-- Opening Marker --

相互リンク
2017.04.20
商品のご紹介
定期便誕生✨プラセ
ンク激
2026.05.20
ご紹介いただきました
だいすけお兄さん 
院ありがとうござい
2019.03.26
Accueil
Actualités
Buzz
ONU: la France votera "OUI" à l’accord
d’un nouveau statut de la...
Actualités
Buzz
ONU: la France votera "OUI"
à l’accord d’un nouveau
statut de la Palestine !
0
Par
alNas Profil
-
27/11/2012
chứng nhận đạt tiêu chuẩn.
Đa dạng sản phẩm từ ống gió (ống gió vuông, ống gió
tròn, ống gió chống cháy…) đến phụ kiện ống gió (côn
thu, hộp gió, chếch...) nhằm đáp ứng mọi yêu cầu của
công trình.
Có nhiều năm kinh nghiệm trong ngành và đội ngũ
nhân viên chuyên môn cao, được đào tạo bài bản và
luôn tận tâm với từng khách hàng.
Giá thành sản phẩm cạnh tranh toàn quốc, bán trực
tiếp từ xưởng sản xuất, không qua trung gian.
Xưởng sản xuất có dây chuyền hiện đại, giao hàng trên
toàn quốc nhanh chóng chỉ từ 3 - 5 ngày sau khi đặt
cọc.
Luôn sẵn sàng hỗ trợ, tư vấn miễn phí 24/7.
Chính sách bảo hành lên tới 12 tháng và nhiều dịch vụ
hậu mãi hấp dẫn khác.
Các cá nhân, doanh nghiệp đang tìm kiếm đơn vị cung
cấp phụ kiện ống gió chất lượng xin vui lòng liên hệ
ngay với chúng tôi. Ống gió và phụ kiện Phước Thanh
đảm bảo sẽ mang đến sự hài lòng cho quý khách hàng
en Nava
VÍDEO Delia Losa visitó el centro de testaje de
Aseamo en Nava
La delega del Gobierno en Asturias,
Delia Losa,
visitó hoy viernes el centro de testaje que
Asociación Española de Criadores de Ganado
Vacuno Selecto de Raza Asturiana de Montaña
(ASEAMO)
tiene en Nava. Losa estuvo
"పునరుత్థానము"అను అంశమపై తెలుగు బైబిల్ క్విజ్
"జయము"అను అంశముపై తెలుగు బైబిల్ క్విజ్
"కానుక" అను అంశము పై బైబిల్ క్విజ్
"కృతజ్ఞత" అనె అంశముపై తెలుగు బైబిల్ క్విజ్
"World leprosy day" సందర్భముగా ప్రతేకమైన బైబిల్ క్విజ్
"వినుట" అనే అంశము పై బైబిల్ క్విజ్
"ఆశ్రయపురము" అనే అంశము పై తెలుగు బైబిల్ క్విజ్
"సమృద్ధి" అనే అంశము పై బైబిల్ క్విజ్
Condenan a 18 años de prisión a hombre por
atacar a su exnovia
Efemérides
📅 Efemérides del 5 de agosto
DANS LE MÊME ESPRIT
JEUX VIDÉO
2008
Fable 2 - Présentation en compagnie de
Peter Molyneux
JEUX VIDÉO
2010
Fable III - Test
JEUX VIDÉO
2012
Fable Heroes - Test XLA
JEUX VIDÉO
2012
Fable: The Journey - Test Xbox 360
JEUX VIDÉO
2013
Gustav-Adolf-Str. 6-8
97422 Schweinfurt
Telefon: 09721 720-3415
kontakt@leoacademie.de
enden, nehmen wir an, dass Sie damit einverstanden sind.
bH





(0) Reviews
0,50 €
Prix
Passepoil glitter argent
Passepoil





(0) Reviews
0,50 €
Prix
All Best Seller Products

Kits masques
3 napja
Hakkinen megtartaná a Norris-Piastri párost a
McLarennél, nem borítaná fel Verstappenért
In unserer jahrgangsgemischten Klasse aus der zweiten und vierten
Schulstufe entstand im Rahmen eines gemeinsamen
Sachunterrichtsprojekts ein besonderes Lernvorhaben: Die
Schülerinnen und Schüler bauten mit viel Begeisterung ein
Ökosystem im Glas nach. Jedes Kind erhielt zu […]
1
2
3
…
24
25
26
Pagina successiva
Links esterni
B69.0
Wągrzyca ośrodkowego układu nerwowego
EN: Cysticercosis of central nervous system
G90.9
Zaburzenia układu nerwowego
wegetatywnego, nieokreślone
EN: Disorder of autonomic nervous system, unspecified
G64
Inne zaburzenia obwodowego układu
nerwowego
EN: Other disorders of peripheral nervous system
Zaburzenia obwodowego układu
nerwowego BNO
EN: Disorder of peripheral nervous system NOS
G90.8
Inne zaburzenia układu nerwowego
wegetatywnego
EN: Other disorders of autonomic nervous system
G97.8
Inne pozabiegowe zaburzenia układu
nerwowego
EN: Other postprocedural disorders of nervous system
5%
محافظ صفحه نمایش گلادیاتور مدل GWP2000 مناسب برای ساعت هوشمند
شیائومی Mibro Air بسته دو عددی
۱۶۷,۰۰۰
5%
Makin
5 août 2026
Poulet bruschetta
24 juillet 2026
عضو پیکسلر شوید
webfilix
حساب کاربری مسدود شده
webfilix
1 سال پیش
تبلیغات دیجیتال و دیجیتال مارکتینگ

-- Closing Marker --

Output, unchanged, the lines of the listing above from the first one through the one holding "Giá thành sản". Leave out every line after it.

相互リンク
2017.04.20
商品のご紹介
定期便誕生✨プラセ
ンク激
2026.05.20
ご紹介いただきました
だいすけお兄さん 
院ありがとうござい
2019.03.26
Accueil
Actualités
Buzz
ONU: la France votera "OUI" à l’accord
d’un nouveau statut de la...
Actualités
Buzz
ONU: la France votera "OUI"
à l’accord d’un nouveau
statut de la Palestine !
0
Par
alNas Profil
-
27/11/2012
chứng nhận đạt tiêu chuẩn.
Đa dạng sản phẩm từ ống gió (ống gió vuông, ống gió
tròn, ống gió chống cháy…) đến phụ kiện ống gió (côn
thu, hộp gió, chếch...) nhằm đáp ứng mọi yêu cầu của
công trình.
Có nhiều năm kinh nghiệm trong ngành và đội ngũ
nhân viên chuyên môn cao, được đào tạo bài bản và
luôn tận tâm với từng khách hàng.
Giá thành sản phẩm cạnh tranh toàn quốc, bán trực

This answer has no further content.